The Texas State Board of Education’s decision to include the Bible in Texas history and civics instruction does not establish a state religion, nor does it automatically require schools to teach every other religion in the same manner.
The U.S. Constitution prohibits the government from establishing or favoring a religion, but it has long been understood that public schools may teach about religion when it is presented objectively as part of history, not as religious instruction or worship.
The Bible had a well-documented historical influence on the development of Western civilization and on many of the people and ideas that shaped America’s founding. References to biblical concepts appear in the writings and speeches of numerous Founding Era figures. Example like:
Benjamin Franklin:
During the Constitutional Convention, Franklin urged delegates to begin meetings with prayer, saying:
“God governs in the affairs of men.”
Patrick Henry stated:
“It cannot be emphasized too strongly or too often that this great nation was founded… by Christians, but by Christians on the Gospel of Jesus Christ.”
Samuel Adams:
Frequently referenced biblical principles and viewed liberty as a gift from God.
Many colonial and early state laws, speeches, proclamations, and public documents included references to Scripture, providence, fasting, thanksgiving, and prayer. These are part of the historical record and can be studied in history classes without asking students to adopt any religious beliefs.
John Adams wrote:
“Our Constitution was made only for a moral and religious people. It is wholly inadequate to the government of any other.”
Adams also discussed the influence of biblical ethics on society and government.
Studying those historical influences is different from promoting a religious belief.

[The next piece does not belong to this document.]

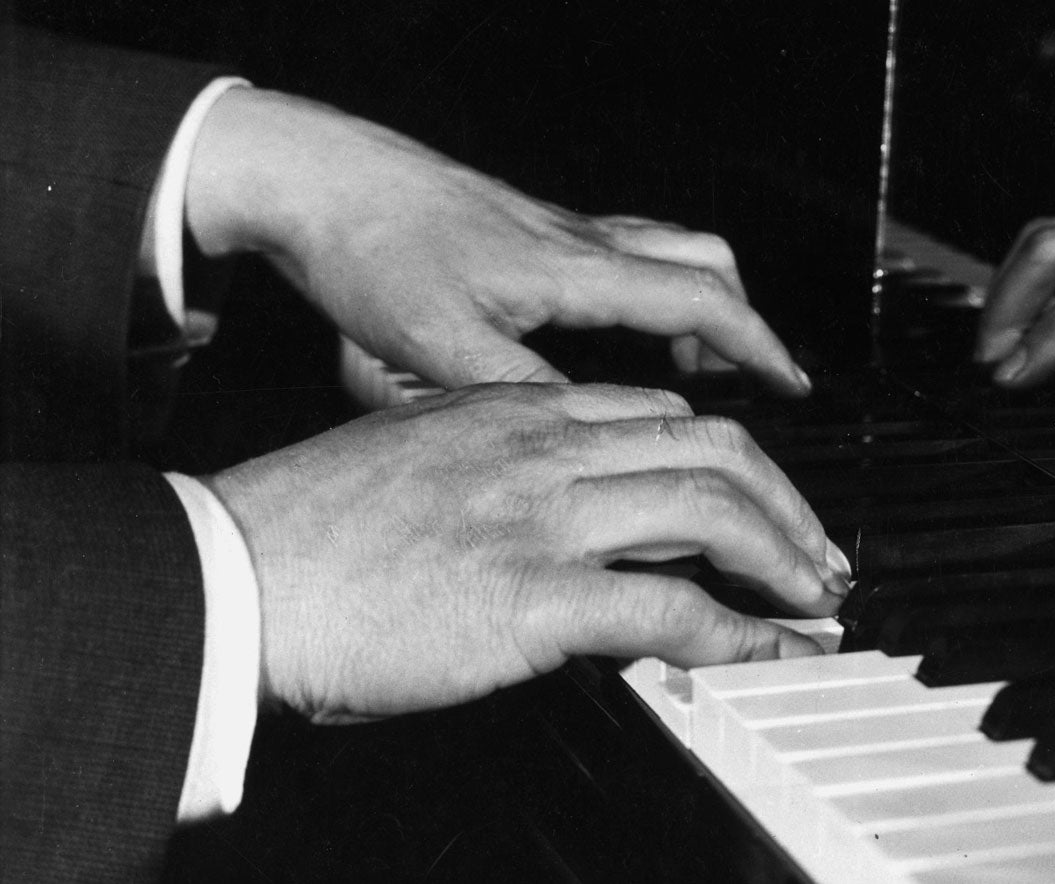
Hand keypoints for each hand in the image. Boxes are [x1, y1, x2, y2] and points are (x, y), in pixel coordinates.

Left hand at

Teaching the Bible in its historical context does not mean every religion must receive identical treatment. Public school curriculum can distinguish among subjects based on their historical relevance. If it did not play a comparable role in the founding of the United States, the Constitution does not require it to be included simply for the sake of equal representation.
The key constitutional principle is that instruction must be educational rather than devotional.
Students may learn about the historical influence of religion without being asked to practice or adopt that religion.
Teaching history as history is not an establishment of religion. It is an acknowledgment of historical facts and the role those facts played in the development of our nation.
The Texas SBOE TEKS are supposed to teach what actually shaped a specific period of history. So when students study the founding of the United States or early Texas, Christianity comes up because many of the people, writings, moral ideas, laws, churches, sermons, holidays, and public statements of that time were influenced by biblical and Christian thought. That makes it historically relevant to that specific subject.
That does not mean schools must add every other religion to those same lessons. Curriculum is not built by saying, “If Christianity is mentioned, every religion must be mentioned too.” It is built by asking, “Did this belief system have a documented role in the event, people, or time period being studied?” Islam played no role in founding or shaping Texas or the USA.